There are several reasons for this, but the one that is new is the change in my work. A change that I didn’t choose but I have to accept and try to leverage as best as I can.
The newsroom where I work is shutting down. Not because any of us were bad at what we did, but because it was owned by a corporation that decided that it had enough profit loses. They had time to figure out new revenue stream, “go digital” or something, but couldn’t or wouldn’t make it profitable.
So bye, bye newsroom, news bulletins, website and social media channels.
Another company is taking over the production of the evening bulletin. It will be a cheaper, smaller version of it. Some of my workmates are part of that crew. I wish them the best. They are some of the most talented, sharpest people I have met. They are a large part of the reason this was my favourite job so far.

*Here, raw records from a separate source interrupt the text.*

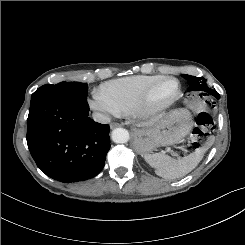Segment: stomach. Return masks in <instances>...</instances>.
I'll return each mask as SVG.
<instances>
[{"label": "stomach", "instance_id": "stomach-1", "mask_svg": "<svg viewBox=\"0 0 245 245\" xmlns=\"http://www.w3.org/2000/svg\"><path fill=\"white\" fill-rule=\"evenodd\" d=\"M192 126L187 110H174L149 127L135 129L134 147L138 153H150L158 147L176 144L189 134Z\"/></svg>", "mask_w": 245, "mask_h": 245}]
</instances>
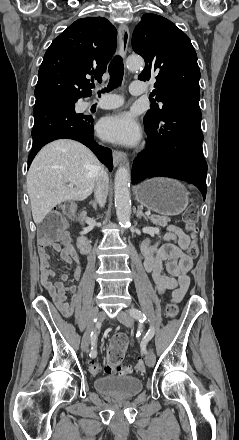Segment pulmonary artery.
Wrapping results in <instances>:
<instances>
[{
  "instance_id": "e3ab8cb5",
  "label": "pulmonary artery",
  "mask_w": 239,
  "mask_h": 440,
  "mask_svg": "<svg viewBox=\"0 0 239 440\" xmlns=\"http://www.w3.org/2000/svg\"><path fill=\"white\" fill-rule=\"evenodd\" d=\"M145 90H146V87L142 82H138V81L133 82L129 86V91L133 95H139V94L143 93ZM113 96L116 98L115 101L108 102V103H99L97 105V107L101 108V109H113V108L120 106L123 102L122 98L118 95H113ZM92 104L93 103L90 101L86 102L87 107H90Z\"/></svg>"
}]
</instances>
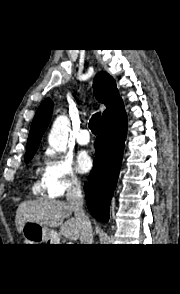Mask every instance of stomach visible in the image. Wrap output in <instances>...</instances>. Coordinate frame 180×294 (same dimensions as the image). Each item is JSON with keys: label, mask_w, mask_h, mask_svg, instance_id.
Returning <instances> with one entry per match:
<instances>
[{"label": "stomach", "mask_w": 180, "mask_h": 294, "mask_svg": "<svg viewBox=\"0 0 180 294\" xmlns=\"http://www.w3.org/2000/svg\"><path fill=\"white\" fill-rule=\"evenodd\" d=\"M22 236L27 244H51L57 239V233L46 226L35 222H26L22 228Z\"/></svg>", "instance_id": "stomach-1"}]
</instances>
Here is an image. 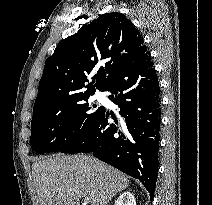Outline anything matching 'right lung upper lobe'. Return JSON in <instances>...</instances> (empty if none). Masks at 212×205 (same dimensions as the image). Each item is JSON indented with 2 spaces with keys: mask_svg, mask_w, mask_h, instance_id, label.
Wrapping results in <instances>:
<instances>
[{
  "mask_svg": "<svg viewBox=\"0 0 212 205\" xmlns=\"http://www.w3.org/2000/svg\"><path fill=\"white\" fill-rule=\"evenodd\" d=\"M146 52L142 34L125 15H100L60 41L47 59L33 111L72 103L93 95L96 88L104 91L121 69Z\"/></svg>",
  "mask_w": 212,
  "mask_h": 205,
  "instance_id": "right-lung-upper-lobe-1",
  "label": "right lung upper lobe"
}]
</instances>
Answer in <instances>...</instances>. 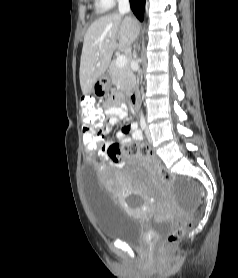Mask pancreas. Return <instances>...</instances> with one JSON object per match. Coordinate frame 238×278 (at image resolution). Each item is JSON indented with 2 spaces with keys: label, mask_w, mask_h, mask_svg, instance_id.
Listing matches in <instances>:
<instances>
[{
  "label": "pancreas",
  "mask_w": 238,
  "mask_h": 278,
  "mask_svg": "<svg viewBox=\"0 0 238 278\" xmlns=\"http://www.w3.org/2000/svg\"><path fill=\"white\" fill-rule=\"evenodd\" d=\"M112 82L118 86L121 91H130L135 86L136 80L129 64L124 67H118L116 61H112L109 67Z\"/></svg>",
  "instance_id": "pancreas-1"
}]
</instances>
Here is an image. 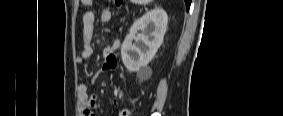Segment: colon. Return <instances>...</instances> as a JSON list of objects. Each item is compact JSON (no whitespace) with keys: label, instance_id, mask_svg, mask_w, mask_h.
Masks as SVG:
<instances>
[{"label":"colon","instance_id":"obj_1","mask_svg":"<svg viewBox=\"0 0 283 116\" xmlns=\"http://www.w3.org/2000/svg\"><path fill=\"white\" fill-rule=\"evenodd\" d=\"M122 2H123L122 0H117V1H116L117 5L122 4Z\"/></svg>","mask_w":283,"mask_h":116}]
</instances>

The rest of us need to move on though. The New Zealand media market is going through hard times, and there aren’t many job opportunities for people in my field.
So it is time for change.
The question now is what is the magnitude of that change.
Am I looking for a new team and job? A new challenge? A new path? A new city? A new country, even?
I am fortunate to have a small, but supportive whānau, willing to start a new chapter with me wherever fortune and chance happen to take us.
I am certainly aiming to find some personal growth. To build some new memories. But I don’t know exactly what that looks like yet.
All I know is that I don’t know. But I am OK with that for now.